By some estimates, from examination of documenting photographs, there is sufficient new thread (about 60%) to allow adjusting the cloth's date to approximately the first century.

Fact: The images are formed by a brownish, complex conjugated carbon substance within a carbohydrate layer of starch fractions no thicker than 1/100 the diameter of a human hair.

The images are probably the product of an amino/carbonyl reaction.

Fact: The bloodstains are real blood. The blood is unusually red for old blood.

The blood probably stayed red and did not turn black as blood normally does because trace chemicals found in the starch fractions are hemolytic. Also, the blood is rich in bilirubin, a bile pigment produced when a human body is under severe traumatic stress. Bilirubin is bright red and stays red.

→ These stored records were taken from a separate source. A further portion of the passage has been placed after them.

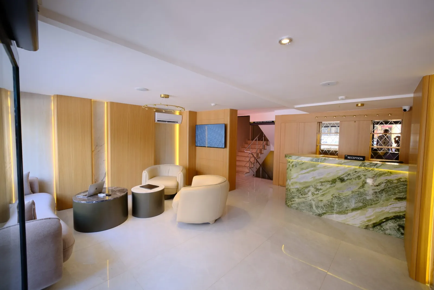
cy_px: 145
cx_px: 217
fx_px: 169
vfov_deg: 81.2
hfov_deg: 104.2
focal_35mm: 14
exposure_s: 1/30
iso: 160
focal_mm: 9
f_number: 2.8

Fact: There is a faint, superficial face image on the back of the cloth.

This supports the hypothesis of an amino/carbonyl reaction.

Fact: There are sufficient descriptive historical records to suggest that the Shroud of Turin is the Edessa cloth (ca. before 544 to 944 CE) and the Bucoleon Palace grave cloth of Constantinople (ca. 944 - 1204).

Fragmentary evidence suggests that the Edessa Cloth originated in Jerusalem in the 1st century and that it is the burial cloth of Jesus of Nazareth.